[Records excerpted from a collection]

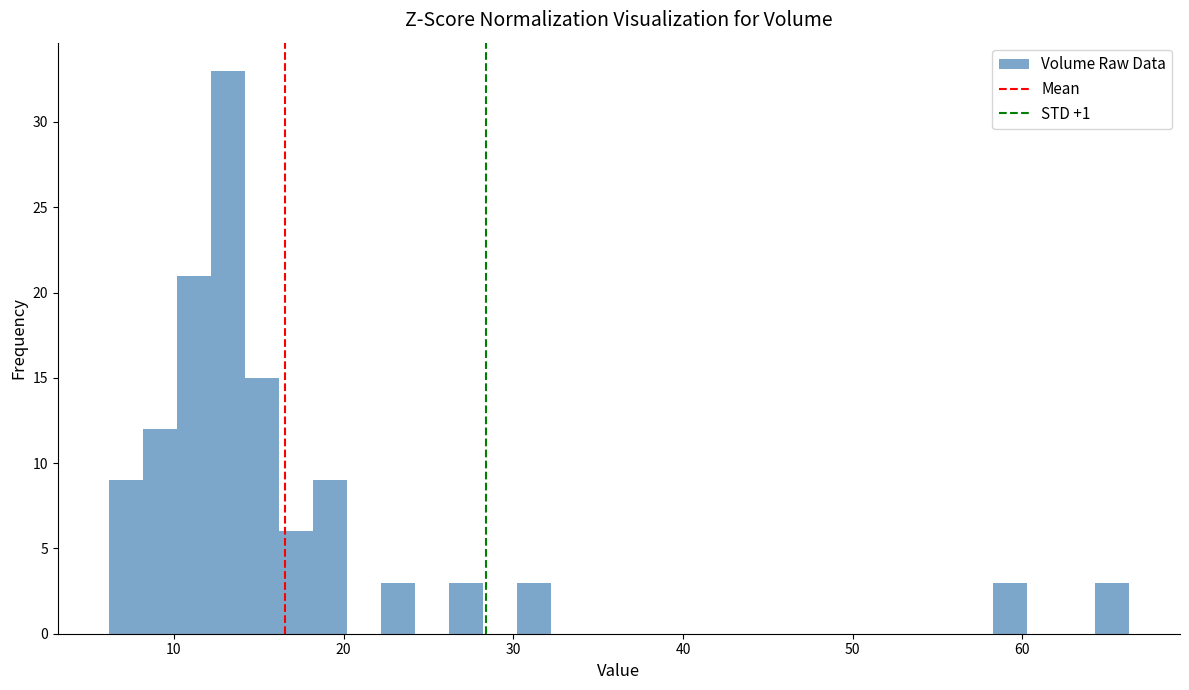

Read against the x-axis, roughly where is the centre of the tallest bar?

13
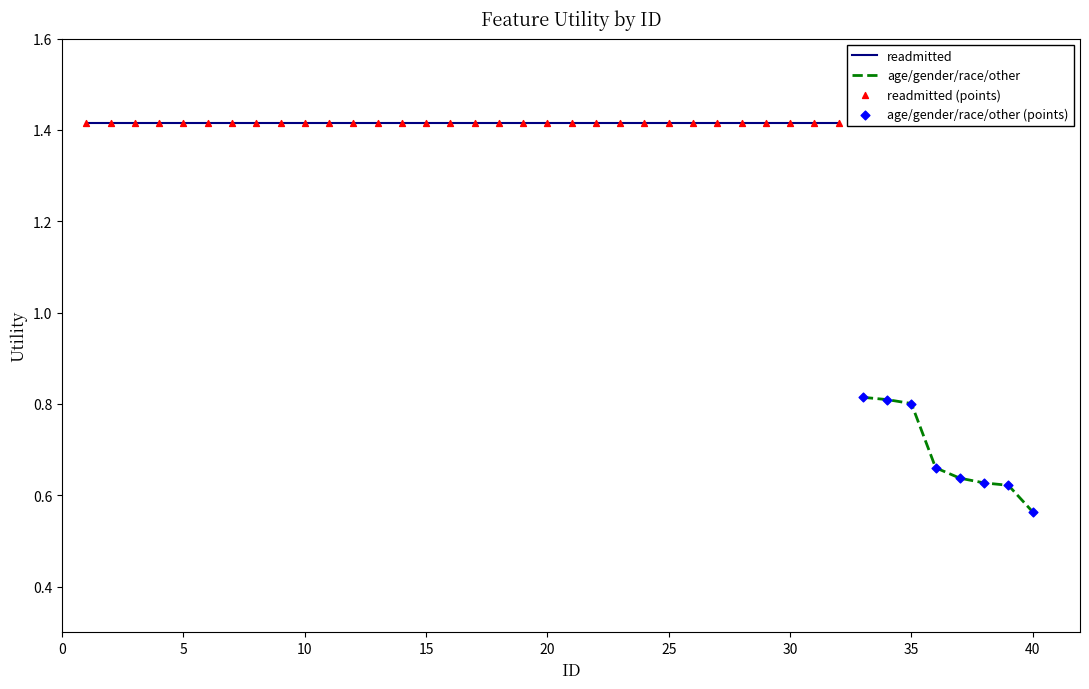

Which series reaches the minimum Y coordinate?

Attribute: age/gender/other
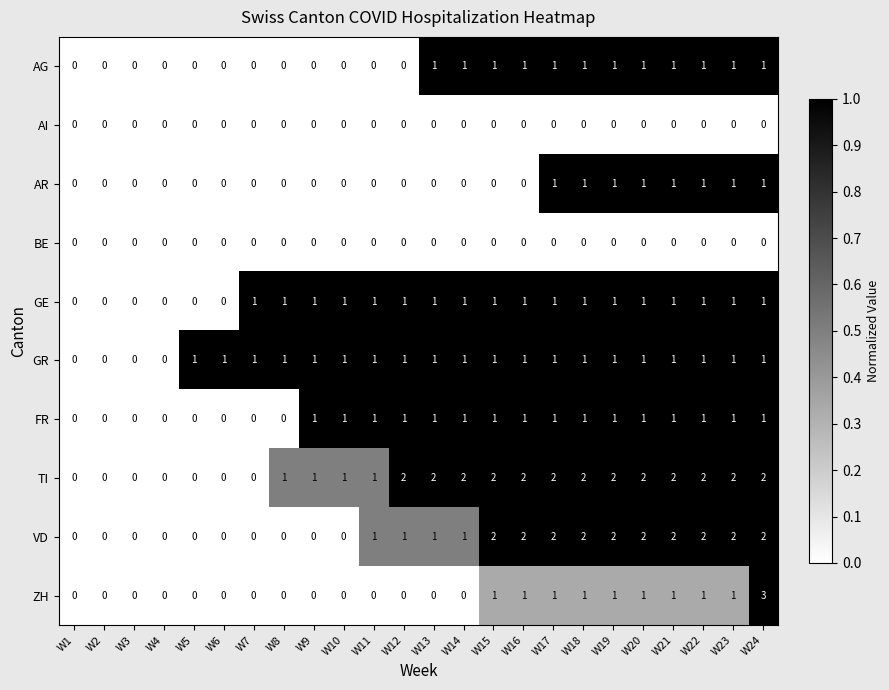

What is the greatest value displayed?

3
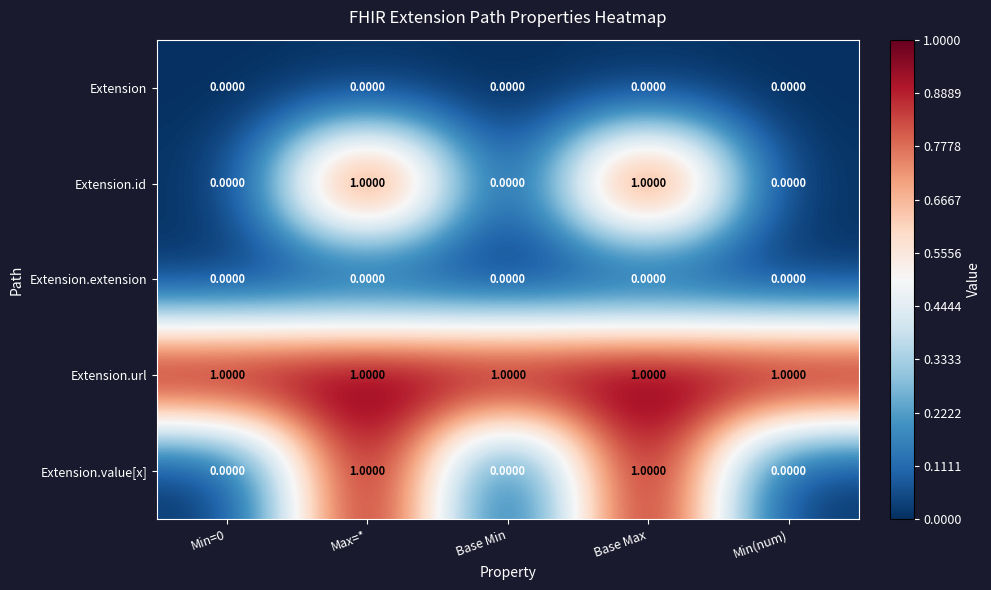

Is the value of Extension.value[x] at Base Max greater than the value of Extension.extension at Base Max?

Yes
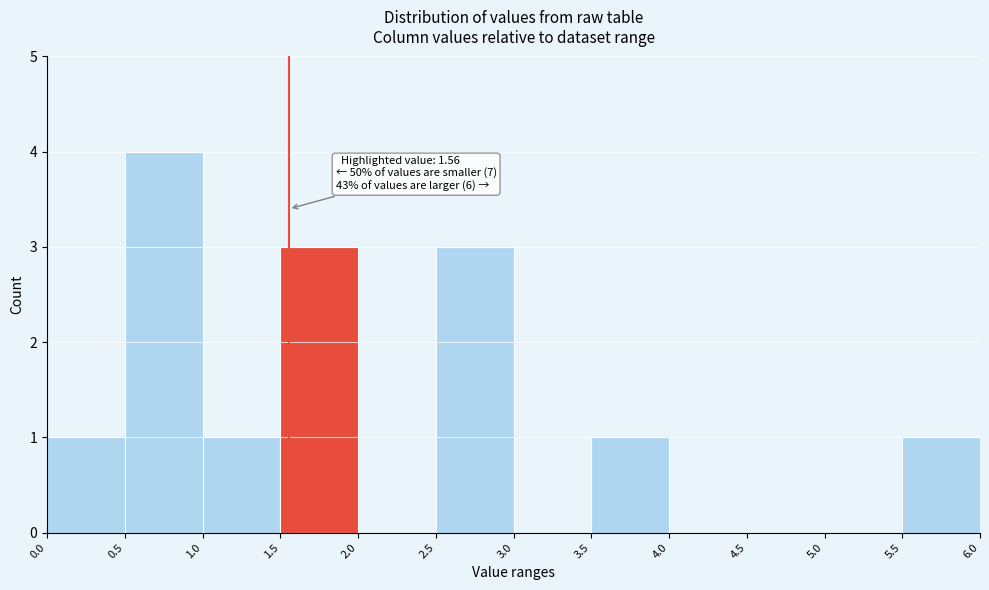

Which range on the x-axis has the tallest bar?

0.5 to 1.0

### What the task asks
Can you copy all of the records above word for word, without the pictures?

### Expected output
Read against the x-axis, roughly where is the centre of the tallest bar?

13

Which series reaches the minimum Y coordinate?

Attribute: age/gender/other

What is the greatest value displayed?

3

Is the value of Extension.value[x] at Base Max greater than the value of Extension.extension at Base Max?

Yes

Which range on the x-axis has the tallest bar?

0.5 to 1.0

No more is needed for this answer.